(Collection entries)
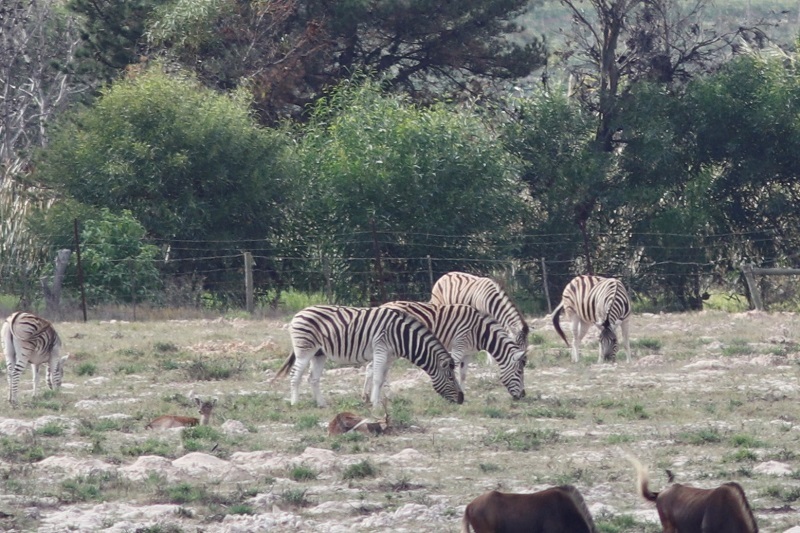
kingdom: Animalia
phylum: Chordata
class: Mammalia
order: Perissodactyla
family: Equidae
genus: Equus
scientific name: Equus quagga
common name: Plains zebra
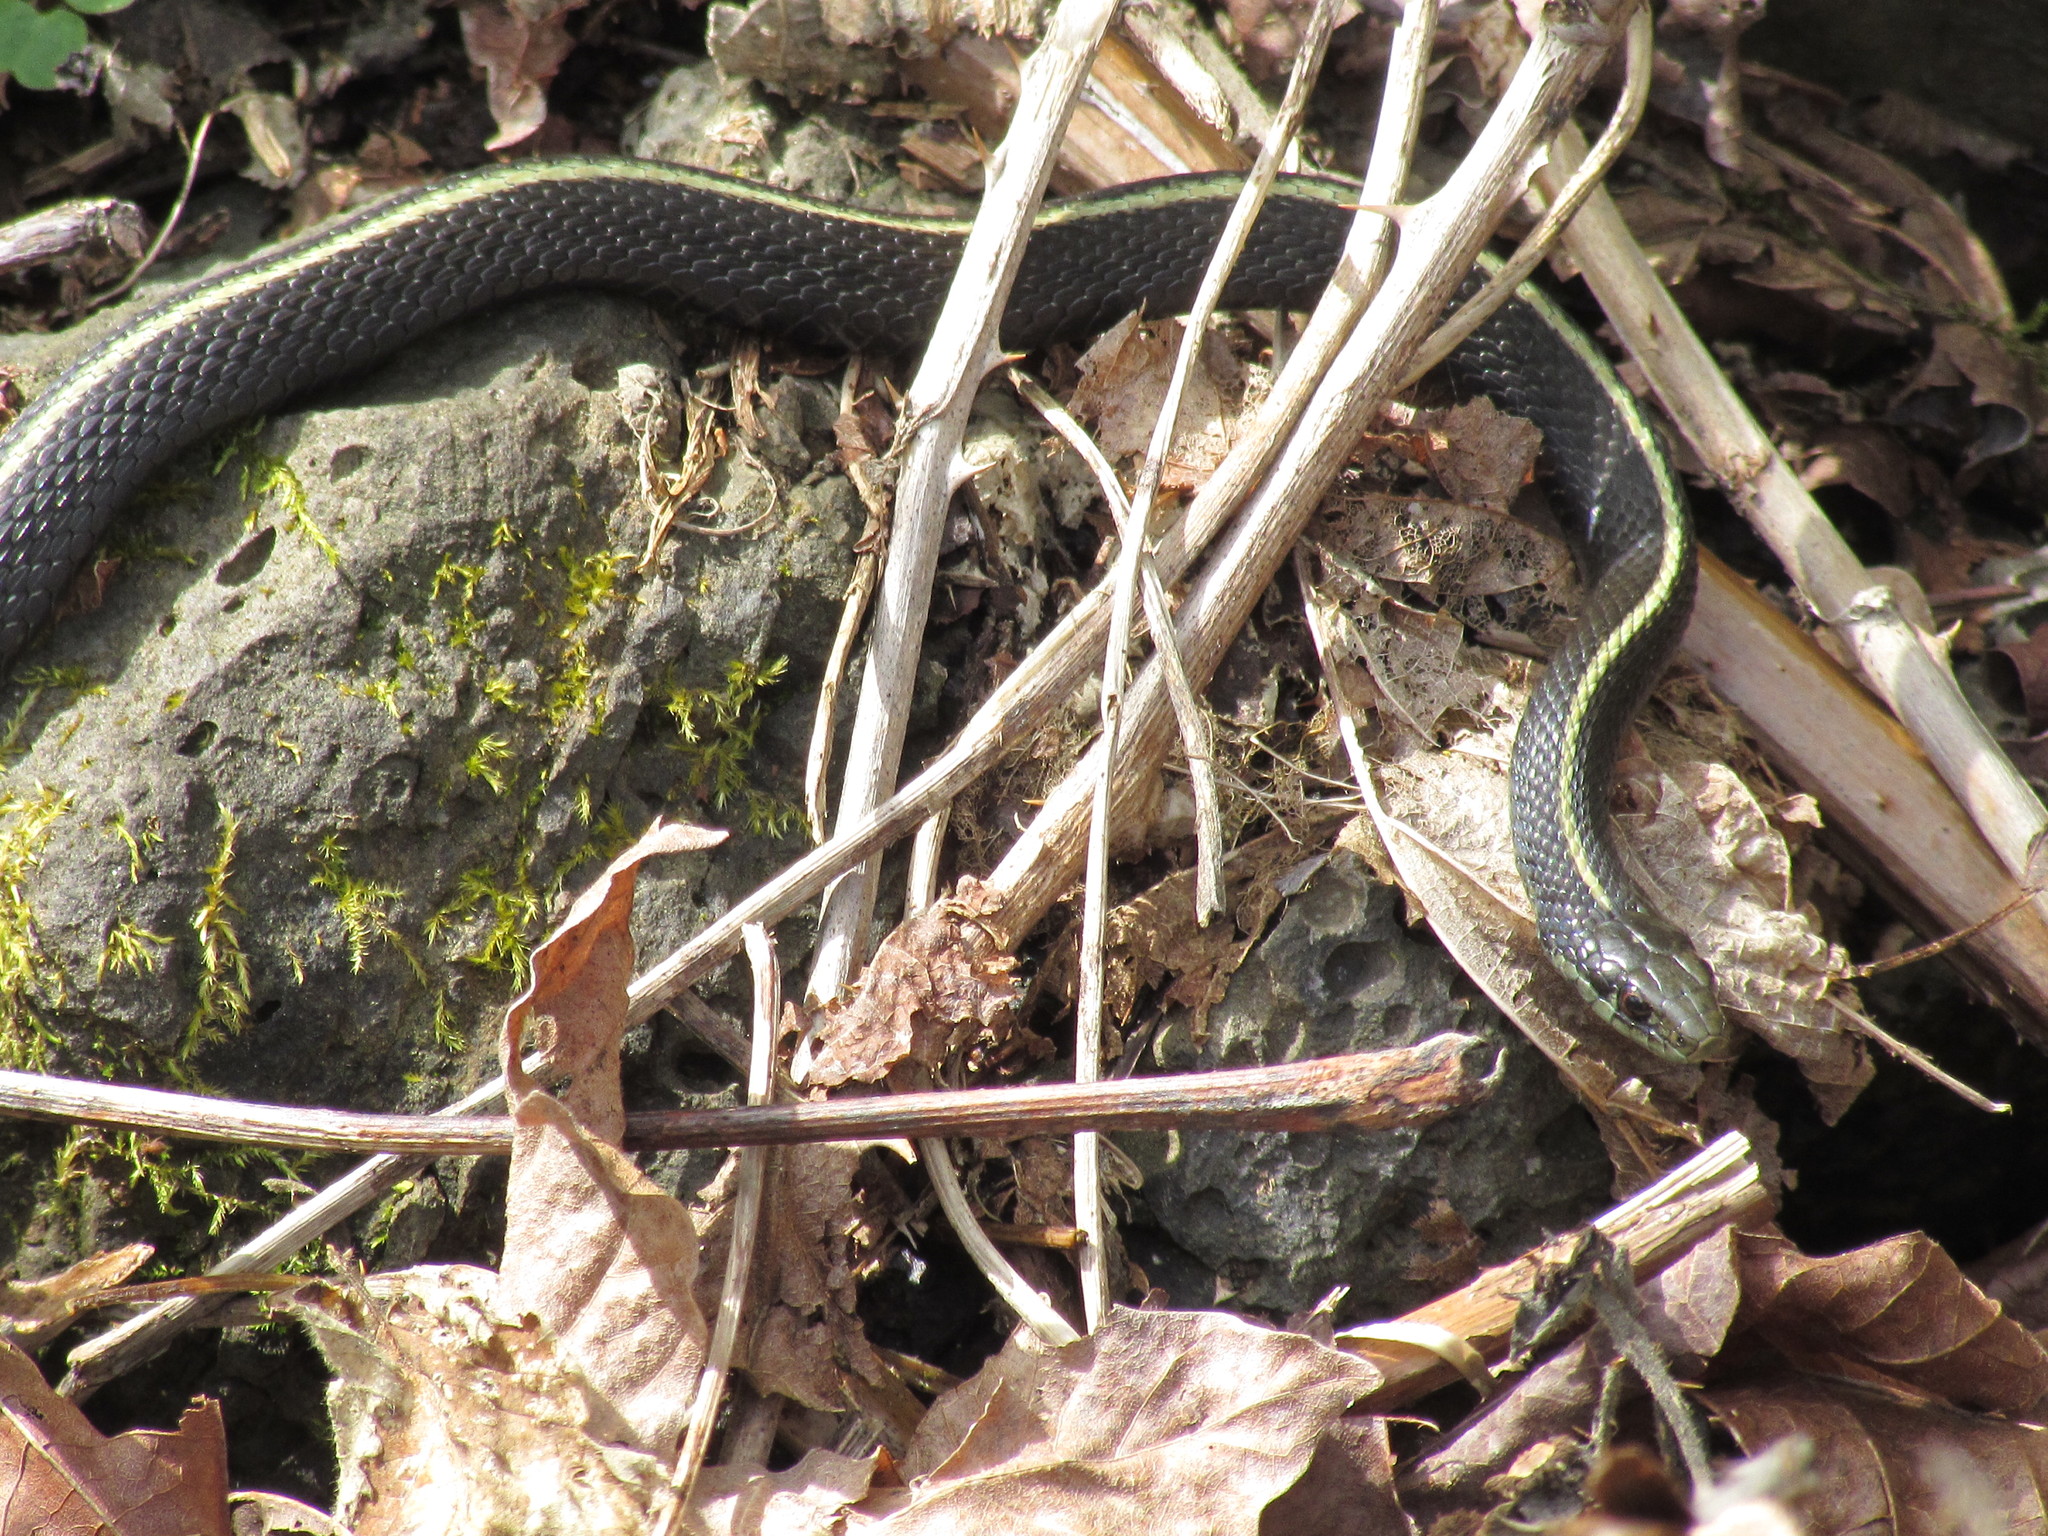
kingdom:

> **Exercise task**
Arrange the lines of all the items above as one numbered list. Leave out the pictures and any blank lines.

> **Solution**
1. kingdom: Animalia
2. phylum: Chordata
3. class: Mammalia
4. order: Perissodactyla
5. family: Equidae
6. genus: Equus
7. scientific name: Equus quagga
8. common name: Plains zebra
9. kingdom:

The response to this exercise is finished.